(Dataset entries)
= Beginning of Section =

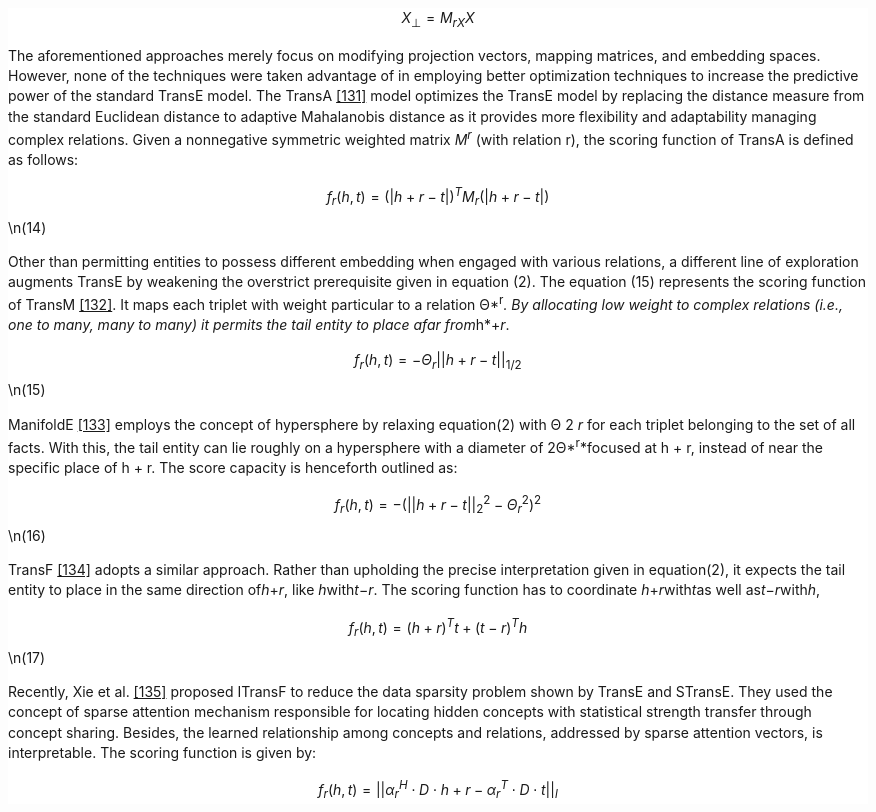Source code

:$$
X_{\perp} = M_{rX}X \tag{13}
$$

The aforementioned approaches merely focus on modifying projection vectors, mapping matrices, and embedding spaces. However, none of the techniques were taken advantage of in employing better optimization techniques to increase the predictive power of the standard TransE model. The TransA [\[131\]](#page-50-24) model optimizes the TransE model by replacing the distance measure from the standard Euclidean distance to adaptive Mahalanobis distance as it provides more flexibility and adaptability managing complex relations. Given a nonnegative symmetric weighted matrix *M<sup>r</sup>* (with relation r), the scoring function of TransA is defined as follows:

$$
f_r(h, t) = (|h + r - t|)^T M_r(|h + r - t|)
$$
\n(14)

Other than permitting entities to possess different embedding when engaged with various relations, a different line of exploration augments TransE by weakening the overstrict prerequisite given in equation (2). The equation (15) represents the scoring function of TransM [\[132\]](#page-50-25). It maps each triplet with weight particular to a relation Θ*<sup>r</sup>*. By allocating low weight to complex relations (i.e., one to many, many to many) it permits the tail entity to place afar from*h*+*r*.

$$
f_r(h,t) = -\Theta_r ||h + r - t||_{1/2}
$$
\n(15)

ManifoldE [\[133\]](#page-50-26) employs the concept of hypersphere by relaxing equation(2) with Θ 2 *r* for each triplet belonging to the set of all facts. With this, the tail entity can lie roughly on a hypersphere with a diameter of 2Θ*<sup>r</sup>*focused at h + r, instead of near the specific place of h + r. The score capacity is henceforth outlined as:

$$
f_r(h,t) = -(||h + r - t||_2^2 - \Theta_r^2)^2
$$
\n(16)

TransF [\[134\]](#page-50-27) adopts a similar approach. Rather than upholding the precise interpretation given in equation(2), it expects the tail entity to place in the same direction of*h*+*r*, like *h*with*t*−*r*. The scoring function has to coordinate *h*+*r*with*t*as well as*t*−*r*with*h*,

$$
f_r(h, t) = (h + r)^T t + (t - r)^T h
$$
\n(17)

Recently, Xie et al. [\[135\]](#page-51-0) proposed ITransF to reduce the data sparsity problem shown by TransE and STransE. They used the concept of sparse attention mechanism responsible for locating hidden concepts with statistical strength transfer through concept sharing. Besides, the learned relationship among concepts and relations, addressed by sparse attention vectors, is interpretable. The scoring function is given by:

$$
f_r(h, t) = ||\alpha_r^H \cdot D \cdot h + r - \alpha_r^T \cdot D \cdot t||_l \tag{18}
$$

= End of Section =

• _How to complete this task_:
Your task is to copy every line of the entries that contains the string "each".

• _Exercise result_:
Other than permitting entities to possess different embedding when engaged with various relations, a different line of exploration augments TransE by weakening the overstrict prerequisite given in equation (2). The equation (15) represents the scoring function of TransM [\[132\]](#page-50-25). It maps each triplet with weight particular to a relation Θ*<sup>r</sup>*. By allocating low weight to complex relations (i.e., one to many, many to many) it permits the tail entity to place afar from*h*+*r*.
ManifoldE [\[133\]](#page-50-26) employs the concept of hypersphere by relaxing equation(2) with Θ 2 *r* for each triplet belonging to the set of all facts. With this, the tail entity can lie roughly on a hypersphere with a diameter of 2Θ*<sup>r</sup>*focused at h + r, instead of near the specific place of h + r. The score capacity is henceforth outlined as:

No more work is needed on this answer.